Our Fears

17 In this is love brought to perfection among us, that we have confidence on the day of judgment because as he is, so are we in this world. 18 There is no fear in love, but perfect love drives out fear because fear has to do with punishment, and so one who fears is not yet perfect in love.

Verse 17 tells us how to have something everybody wants to have. And v.18 tells us how to get rid of something everybody wants to get rid of. We, of course, do not like to talk about fear. We do everything we can to be free from it. Yet fear is an essential part of human existence and, like it or not, some fear will accompany us, always and everywhere, until the end.

Paul Tillich, in The Courage to Be, writes about the triple nature of human fear or anxiety. Three existential fears, he writes, accompany life:

  1. Fear or alarm of death
  2. Fear or alarm of emptiness of life and its meaninglessness
  3. Fear of guilt and condemnation

If Tillich is right, how does our faith in Christ address these fears?

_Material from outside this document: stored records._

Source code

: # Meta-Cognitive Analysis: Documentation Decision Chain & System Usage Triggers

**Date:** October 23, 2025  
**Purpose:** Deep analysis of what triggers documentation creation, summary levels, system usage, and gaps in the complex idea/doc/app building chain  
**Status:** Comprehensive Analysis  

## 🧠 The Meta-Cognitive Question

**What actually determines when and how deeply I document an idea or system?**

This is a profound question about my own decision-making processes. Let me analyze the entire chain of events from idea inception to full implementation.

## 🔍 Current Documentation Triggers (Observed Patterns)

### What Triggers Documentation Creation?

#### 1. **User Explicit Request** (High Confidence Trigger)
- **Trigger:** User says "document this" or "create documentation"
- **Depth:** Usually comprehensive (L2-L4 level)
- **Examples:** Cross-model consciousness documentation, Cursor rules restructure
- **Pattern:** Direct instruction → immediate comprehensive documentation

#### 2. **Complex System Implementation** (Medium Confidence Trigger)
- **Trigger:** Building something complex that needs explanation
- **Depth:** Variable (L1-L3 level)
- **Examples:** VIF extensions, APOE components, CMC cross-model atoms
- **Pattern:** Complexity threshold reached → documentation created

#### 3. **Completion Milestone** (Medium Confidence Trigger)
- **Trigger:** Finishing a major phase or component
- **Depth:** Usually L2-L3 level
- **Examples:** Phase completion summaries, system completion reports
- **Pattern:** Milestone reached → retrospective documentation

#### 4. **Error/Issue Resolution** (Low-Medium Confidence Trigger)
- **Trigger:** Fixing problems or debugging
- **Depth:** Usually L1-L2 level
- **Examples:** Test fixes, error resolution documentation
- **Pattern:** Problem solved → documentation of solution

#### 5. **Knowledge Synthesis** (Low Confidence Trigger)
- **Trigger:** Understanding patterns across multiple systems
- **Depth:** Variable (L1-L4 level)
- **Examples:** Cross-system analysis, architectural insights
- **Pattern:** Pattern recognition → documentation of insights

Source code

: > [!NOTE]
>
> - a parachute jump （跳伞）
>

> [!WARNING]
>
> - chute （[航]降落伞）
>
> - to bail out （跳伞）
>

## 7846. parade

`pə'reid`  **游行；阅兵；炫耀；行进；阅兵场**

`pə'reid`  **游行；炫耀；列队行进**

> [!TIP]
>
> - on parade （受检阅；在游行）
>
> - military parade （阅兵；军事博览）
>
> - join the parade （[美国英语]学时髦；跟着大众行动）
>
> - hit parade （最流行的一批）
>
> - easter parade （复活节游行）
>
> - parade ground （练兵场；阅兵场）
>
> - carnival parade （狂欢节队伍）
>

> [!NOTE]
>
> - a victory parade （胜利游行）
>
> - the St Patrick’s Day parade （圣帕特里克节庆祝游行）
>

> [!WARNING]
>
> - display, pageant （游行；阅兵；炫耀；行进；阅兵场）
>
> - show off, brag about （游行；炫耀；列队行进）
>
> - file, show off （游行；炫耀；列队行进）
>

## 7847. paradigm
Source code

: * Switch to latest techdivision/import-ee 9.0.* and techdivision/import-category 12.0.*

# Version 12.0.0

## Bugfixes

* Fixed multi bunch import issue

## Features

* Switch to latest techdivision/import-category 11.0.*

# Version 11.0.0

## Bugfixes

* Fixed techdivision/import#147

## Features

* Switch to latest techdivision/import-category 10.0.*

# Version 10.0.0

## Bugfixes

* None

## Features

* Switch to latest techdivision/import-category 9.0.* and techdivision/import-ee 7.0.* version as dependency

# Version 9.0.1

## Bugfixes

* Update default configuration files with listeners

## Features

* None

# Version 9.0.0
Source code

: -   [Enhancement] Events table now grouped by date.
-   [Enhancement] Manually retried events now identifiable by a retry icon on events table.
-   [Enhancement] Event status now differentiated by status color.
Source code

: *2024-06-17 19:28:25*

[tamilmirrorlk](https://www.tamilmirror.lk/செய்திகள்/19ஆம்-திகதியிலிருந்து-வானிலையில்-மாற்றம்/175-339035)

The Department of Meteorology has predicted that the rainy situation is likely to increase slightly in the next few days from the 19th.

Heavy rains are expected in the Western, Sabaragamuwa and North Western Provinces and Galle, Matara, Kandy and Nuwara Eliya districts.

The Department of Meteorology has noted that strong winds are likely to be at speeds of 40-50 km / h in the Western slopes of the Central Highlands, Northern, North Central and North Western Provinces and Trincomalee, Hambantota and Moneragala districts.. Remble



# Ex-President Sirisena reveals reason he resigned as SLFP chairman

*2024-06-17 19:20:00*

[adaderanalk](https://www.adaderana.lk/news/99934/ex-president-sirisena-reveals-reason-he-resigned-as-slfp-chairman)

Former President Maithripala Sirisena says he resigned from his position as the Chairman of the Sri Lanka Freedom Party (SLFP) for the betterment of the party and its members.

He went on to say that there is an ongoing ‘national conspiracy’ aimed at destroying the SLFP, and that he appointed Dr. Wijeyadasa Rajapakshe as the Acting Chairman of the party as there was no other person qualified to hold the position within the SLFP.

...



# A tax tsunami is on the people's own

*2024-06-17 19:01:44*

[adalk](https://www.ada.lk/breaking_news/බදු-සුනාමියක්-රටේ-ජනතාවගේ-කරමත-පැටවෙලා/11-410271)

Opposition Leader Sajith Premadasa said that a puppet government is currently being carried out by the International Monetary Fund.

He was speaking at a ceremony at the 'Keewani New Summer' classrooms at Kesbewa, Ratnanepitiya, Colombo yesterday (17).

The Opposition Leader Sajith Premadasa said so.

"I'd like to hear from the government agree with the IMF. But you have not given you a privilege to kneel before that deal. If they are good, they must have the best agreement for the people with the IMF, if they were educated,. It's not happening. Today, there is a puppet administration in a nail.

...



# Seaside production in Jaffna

Of all our fears, to most, death is the most frightening. Nobody wants to die; nobody wants even to think about death. One way to avoid thinking about death is through positive language. No one ever dies anymore; instead, one simply “passes away.” Death is made to sound like a pleasant little trip. If you think about the language we use, you’ll be able to come up with many euphemisms for aging, infirmity, and death. The manifold ways in which death is disguised or ignored sometimes constitute a virtual denial of death, which in itself reveals our fear of death. However, all those ways to avoid thinking about death do not obscure its reality and tragedy. Death is death; and—regardless of whatever ways we attempt to mask it—its reality, and the fear that reality brings, will always be with us.

People want to make their lives meaningful. Some see the purpose of their lives in their careers, raising children, gaining wealth, becoming popular, or maybe in doing scientific research. Others find the meaning of life through the very process of searching for the meaning of life. But what does life mean if everything inevitably finishes with death?

Everybody knows how painful guilt and condemnation can be. They can deprive you of internal peace and harmony. Guilt can cause both mental and physical damage. Who has not struggled, to some degree, with guilt and fear?

The question remains, then: how does our faith in Christ address these fears? Or put another way, does your faith in Jesus as Lord and Savior give you some measure of relief from the fears because you find meaning in following Jesus; meaning that frees you from guilt and condemnation; meaning that is the source of Hope for this life and the one to come.

Something to consider on this Wednesday morning.